By Leslie Lake for the Norwalk Hour
NORWALK -- Beyond the rainbow flag hanging outside the Norwalk Senior Center dining room doorway, Jacki Alessio, MSW of Triangle Community Center (TCC) set out an array of books with titles such as "Living Two Lives," and "Strong Women: Deep Closets," for the monthly LGBT (Lesbian, Gay, Bi-Sexual, Transgender) book discussion group at the center.
"More older adults are coming out than in the past with legislation being passed and not only celebrities but sports figures coming forward and telling their stories," Alessio said. "We're allowing people to feel safe and borrow these books and talk about whatever they'd like to talk about."
Many people are fearful to come out, in part because statistics have shown that just 53 percent of LGBT people are accepted by their families, according to Alessio.
"As they get older they have a one in three chance of living alone as they get older as opposed to the general population in which one in five people are living alone," Alessio said.
Seeing the flag hanging outside the door, one Senior Center member wandered in and launched into her own family's story.

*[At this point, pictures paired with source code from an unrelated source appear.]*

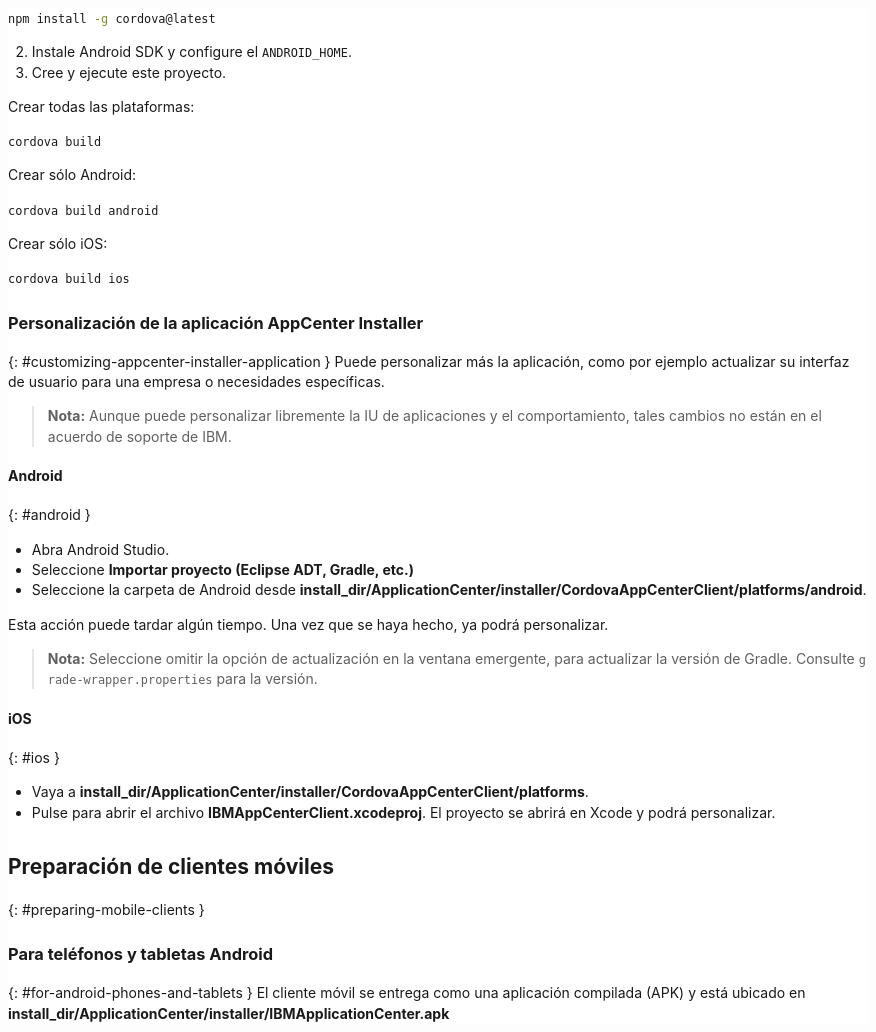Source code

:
 ```bash
npm install -g cordova@latest
```

2. Instale Android SDK y configure el `ANDROID_HOME`.  
3. Cree y ejecute este proyecto.

Crear todas las plataformas:

```bash
cordova build
```

Crear sólo Android:

```bash
cordova build android
```

Crear sólo iOS:

```bash
cordova build ios
```

### Personalización de la aplicación AppCenter Installer
{: #customizing-appcenter-installer-application }
Puede personalizar más la aplicación, como por ejemplo actualizar su interfaz de usuario para una empresa o necesidades específicas.

> **Nota:** Aunque puede personalizar libremente la IU de aplicaciones y el comportamiento, tales cambios no están en el acuerdo de soporte de IBM.

#### Android
{: #android }
* Abra Android Studio.
* Seleccione **Importar proyecto (Eclipse ADT, Gradle, etc.)**
* Seleccione la carpeta de Android desde **install_dir/ApplicationCenter/installer/CordovaAppCenterClient/platforms/android**.

Esta acción puede tardar algún tiempo. Una vez que se haya hecho, ya podrá personalizar.

> **Nota:** Seleccione omitir la opción de actualización en la ventana emergente, para actualizar la versión de Gradle. Consulte `grade-wrapper.properties` para la versión.

#### iOS
{: #ios }
* Vaya a **install_dir/ApplicationCenter/installer/CordovaAppCenterClient/platforms**.
* Pulse para abrir el archivo **IBMAppCenterClient.xcodeproj**. El proyecto se abrirá en Xcode y podrá personalizar.

## Preparación de clientes móviles
{: #preparing-mobile-clients }
### Para teléfonos y tabletas Android
{: #for-android-phones-and-tablets }
El cliente móvil se entrega como una aplicación compilada (APK) y está ubicado en **install_dir/ApplicationCenter/installer/IBMApplicationCenter.apk**
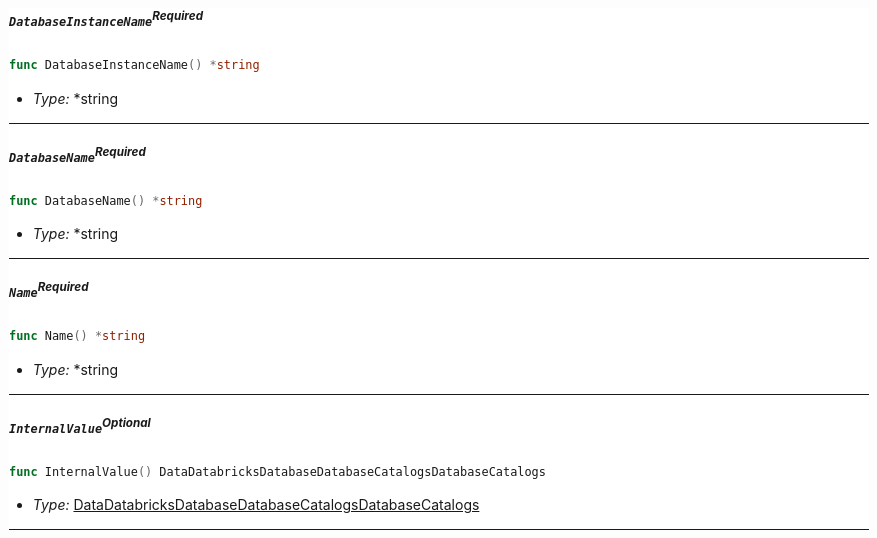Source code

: ##### `DatabaseInstanceName`<sup>Required</sup> <a name="DatabaseInstanceName" id="@cdktf/provider-databricks.dataDatabricksDatabaseDatabaseCatalogs.DataDatabricksDatabaseDatabaseCatalogsDatabaseCatalogsOutputReference.property.databaseInstanceName"></a>

```go
func DatabaseInstanceName() *string
```

- *Type:* *string

---

##### `DatabaseName`<sup>Required</sup> <a name="DatabaseName" id="@cdktf/provider-databricks.dataDatabricksDatabaseDatabaseCatalogs.DataDatabricksDatabaseDatabaseCatalogsDatabaseCatalogsOutputReference.property.databaseName"></a>

```go
func DatabaseName() *string
```

- *Type:* *string

---

##### `Name`<sup>Required</sup> <a name="Name" id="@cdktf/provider-databricks.dataDatabricksDatabaseDatabaseCatalogs.DataDatabricksDatabaseDatabaseCatalogsDatabaseCatalogsOutputReference.property.name"></a>

```go
func Name() *string
```

- *Type:* *string

---

##### `InternalValue`<sup>Optional</sup> <a name="InternalValue" id="@cdktf/provider-databricks.dataDatabricksDatabaseDatabaseCatalogs.DataDatabricksDatabaseDatabaseCatalogsDatabaseCatalogsOutputReference.property.internalValue"></a>

```go
func InternalValue() DataDatabricksDatabaseDatabaseCatalogsDatabaseCatalogs
```

- *Type:* <a href="#@cdktf/provider-databricks.dataDatabricksDatabaseDatabaseCatalogs.DataDatabricksDatabaseDatabaseCatalogsDatabaseCatalogs">DataDatabricksDatabaseDatabaseCatalogsDatabaseCatalogs</a>

---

"I have twin daughters that are gay," said the woman, who asked not to reveal her name in order to maintain her daughters' privacy. "They are 50 years old and I knew when they were in high school."
That mother described how her daughter told her about her sexual orientation.
"My one daugher came out at 22," she said. "She asked me if I was sitting down because she had something to tell me. And she said "I'm gay" and I said, "Yeah, so?" I was just waiting for them to tell me even though I had known for so long."
The womens' mother described the secrecy that surrounded her daughters' sexual orientation.
"For 12 years we lived in Missouri and my mouth was absolutely closed," she said. "People didn't talk about this years ago."
Alessio, a social worker, nodded with recognition and cited suicide statistics for people who feel isolated and may not be able to speak to family or friends.
"In the transgender community, for example, between eight and 41 percent, attempt suicide," Alessio said. "Family and friends may not understand so people keep that secret."
"My daughter said to me, 'You don't just wake up one morning and say 'I'm going to be gay.' This is something that you just know. I never had a problem with it, to me it's genetic," the twins' mother said. "Look at Bruce Jenner, the world's greatest athlete, He has known since he was five years old."
Alessio will be conducting the LGBT-Older Adults discussions on the last Tuesday of each month at the Senior Center.
"We started this in May on the last Tuesday of the month," said Alessio. 'We had nine people the first month, last month we had one person and this month unfortunately we're competing with a field trip to Captain's Cove."
Alessio cited a set of LGBT issues that may be specific to older adults.
"We (TCC) will be starting a bereavement group this fall. If you think about bereavement for example, if someone loses their partner, they experience a sense of sadness and loss that they may not have been able to talk to anyone about," Alessio said.
"As adults get older they may worry about who would take care of them if they become ill. There is an organization based in New York, SAGE, has been advocating for the LGBT community for decades."
SAGE (Services for Advocacy for Gay, Lesbian, Bisexual, and Transgender Elders) is a non-profit agency that has been addressing the needs of LGBT elders for over 30 years.
A network of SAGE affiliates, including TCC) have been created across the country to serve LGBT elders at the local level.
According to the SAGE website, "Experts estimate that between 1.75 and 4 million Americans ages 60 and over are lesbian, gay, bisexual or transgender (LGBT).
Existing research suggests that older LGBT adults are satisfied with their lives but many face discrimination based on their sexual orientation as well as their age."